Drame en quatre actes

Armel JOB, En son absence, Robert Laffont, 2017, 310 p., 19.50 €/ePub : 12.99 €, ISBN : 2-221-19830-1

job en son absenceL’histoire se passe en quatre jours, du jeudi 17 au dimanche 20 mars 2005. Quatre jours qui scandent les quatre parties du nouveau roman d’Armel Job, En son absence. L’absente, c’est Bénédicte, une adolescente qui vit en Ardenne, à Montange, et qui se volatilise mystérieusement le 17 mars au matin. Enlèvement ? Fugue ? Meurtre ? Les hypothèses fusent ; les policiers enquêtent ; la famille s’interroge et accuse. Plusieurs villageois sont soupçonnés ; on leur trouve soudain un air de coupables plausibles, un mobile ; on découvre qu’ils dissimulent une partie de la vérité, qu’ils auraient peut-être croisé la route de Bénédicte ce matin-là.

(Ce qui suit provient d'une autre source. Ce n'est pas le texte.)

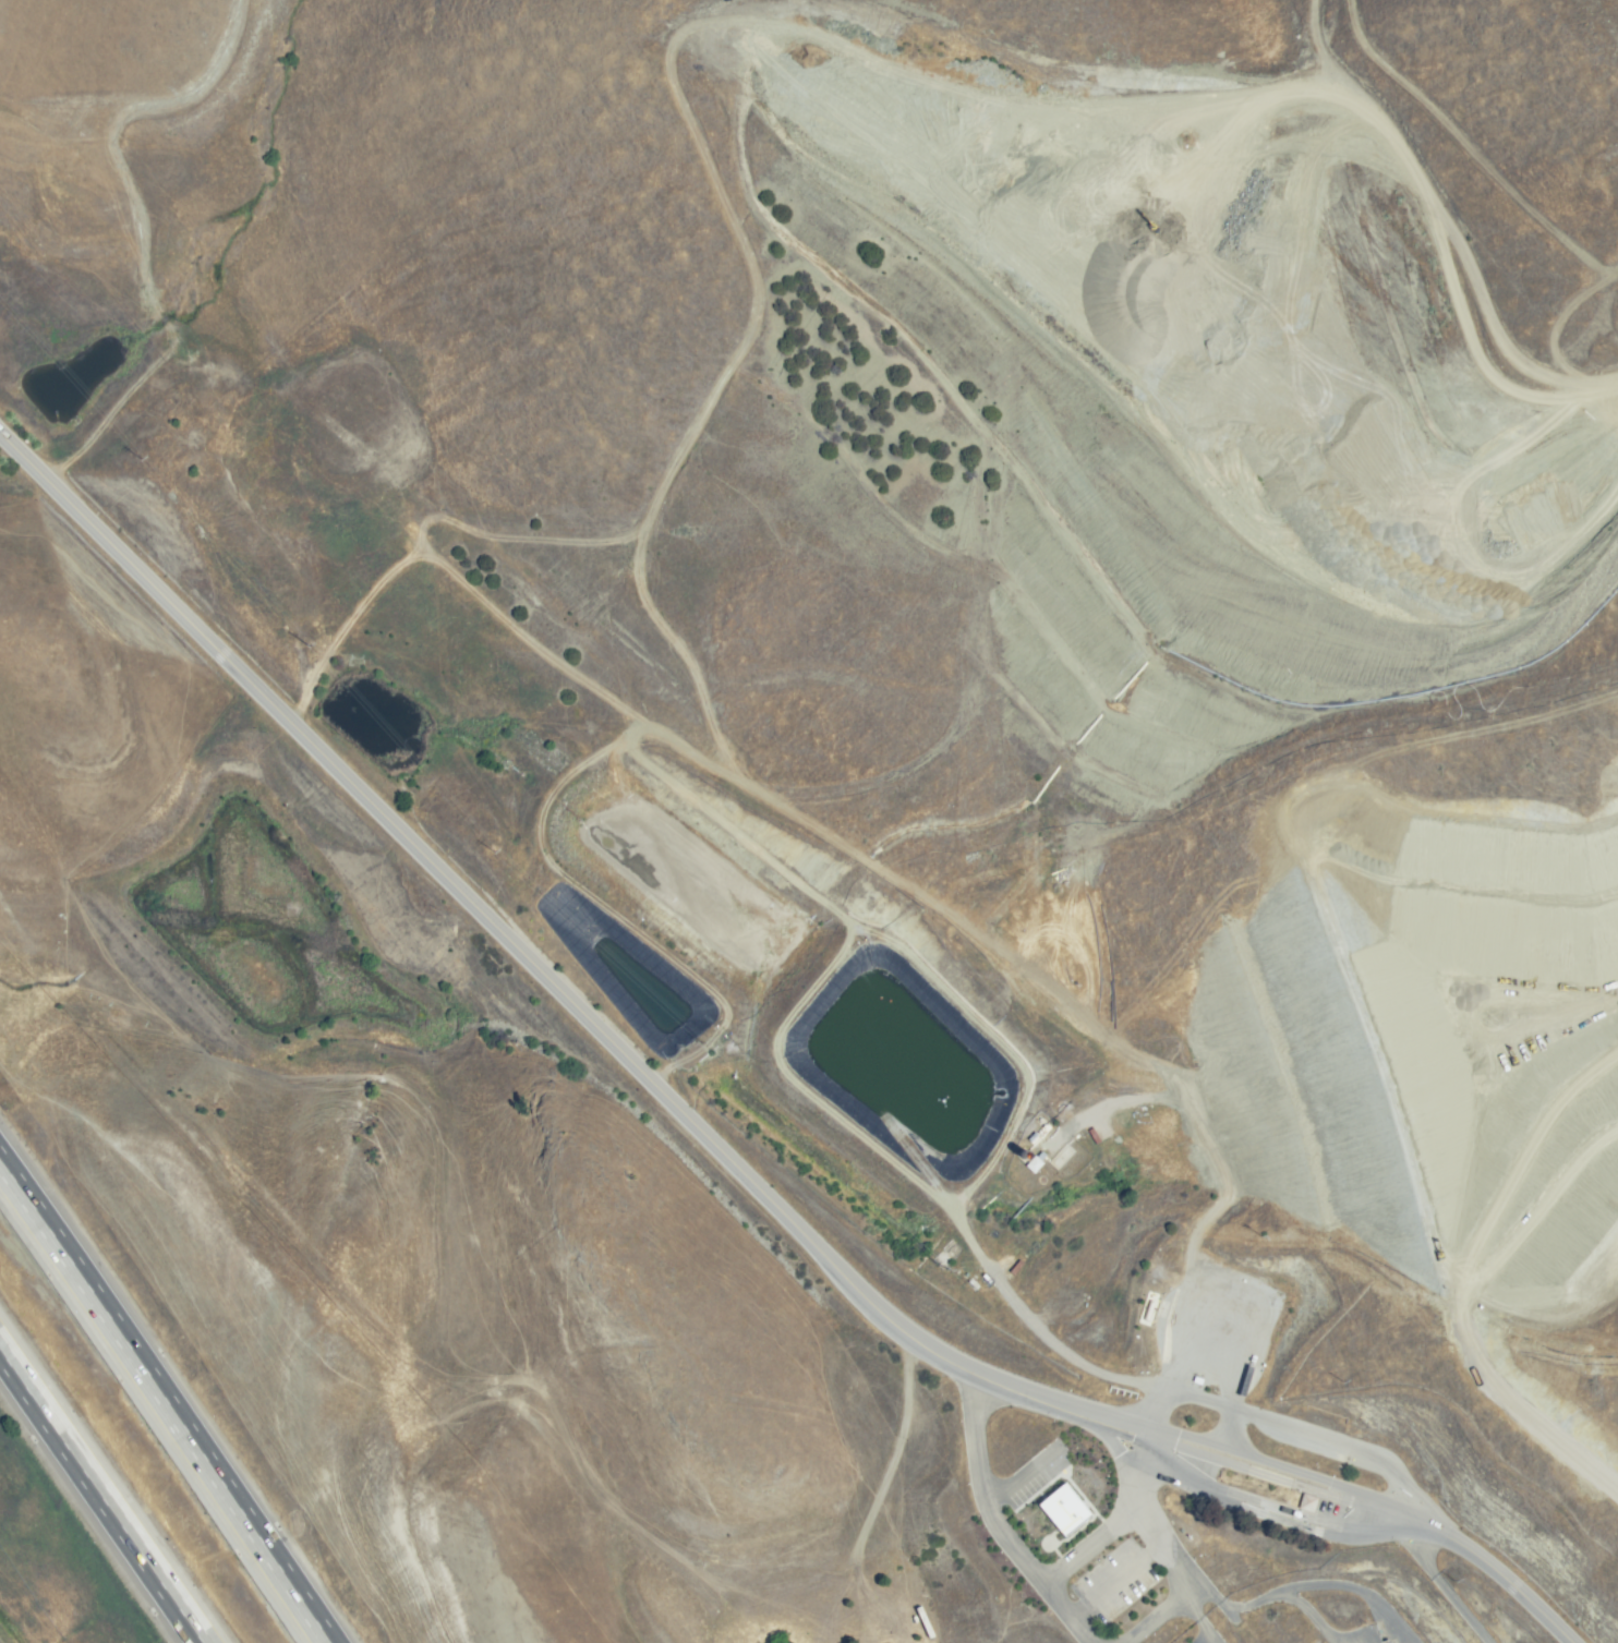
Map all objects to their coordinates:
road: (726, 366)
road: (1593, 413)
landfill: (1185, 432)
road: (844, 949)
landfill: (1493, 1029)
road: (716, 1147)
road: (1182, 1254)
road: (1028, 1324)
road: (165, 1401)
road: (1298, 1434)
road: (1224, 1435)
road: (1020, 1476)
road: (101, 1496)
building: (1062, 1509)
road: (987, 1518)
road: (1086, 1548)
road: (1165, 1554)
road: (1111, 1581)
road: (1311, 1585)
road: (1441, 1586)
road: (1199, 1621)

Pendant ce temps, les parents divorcés de la jeune disparue se déchirent un peu plus, se rejettent la faute. La suspicion monte, les langues se délient, les vieilles rancœurs refont surface, les honnêtes citoyens rêvent de sauver le village des « sinistres prédateurs » et s’organisent en un comité blanc pour soutenir les parents de Bénédicte, qui ne leur avaient rien demandé.

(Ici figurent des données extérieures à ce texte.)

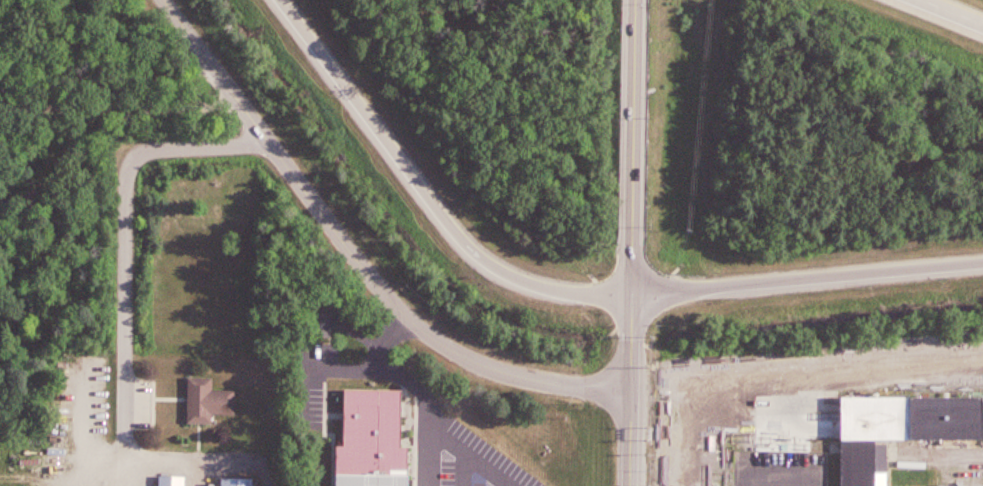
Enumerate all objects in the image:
road: (952, 12)
road: (108, 77)
road: (121, 106)
road: (426, 194)
road: (632, 243)
road: (355, 255)
road: (807, 278)
road: (121, 296)
road: (411, 383)
building: (207, 398)
building: (900, 430)
building: (372, 439)
road: (472, 464)
building: (959, 470)
building: (237, 482)
building: (946, 485)
building: (978, 485)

Sur la quatrième de couverture, l’éditeur qualifie le livre de « thriller psychologique ». Si l’étiquette « thriller » accolée à En son absence laisse sceptique, on admire néanmoins la capacité d’Armel Job à créer le doute, le suspense et l’attente. L’ouvrage laisse certes apparaitre l’une ou l’autre ficelle (certains personnages sont fort opportunément privés de leur téléphone portable, par exemple), mais c’est un véritable page turner que le romancier livre ici – et ce n’est pas une mince qualité.

L’art de Job va toutefois bien au-delà. À partir de la population d’un village ardennais où tout le monde se connait, s’observe, se juge, c’est en quelque sorte un tableau de l’humanité qu’il peint. De son fin pinceau, il fouille les recoins de l’âme, les rêves déçus, les petites lâchetés, les compromissions, les raisons qui animent chacun et emmènent les personnages sur des routes parfois étranges. Il sonde les couples et leur fragile équilibre, montre ces familles recomposées où tout le monde trouve que c’était mieux avant et se demande pourquoi diable on a bien pu quitter le bonheur passé, il fait remonter les souvenirs longtemps enfouis. Avec un art consommé, il rassemble ces destins, croise les protagonistes, et fait monter l’angoisse. Sur sa palette, le noir domine résolument.

Une exception tout de même, dans ce monde désenchanté : les jeunes personnages, ouverts au rêve, à l’aventure, portent encore des espoirs et des envies d’ailleurs. Comme un coin de lumière dans un univers bien sombre. Un univers qu’Armel Job fait vivre avec toute son habituelle subtilité.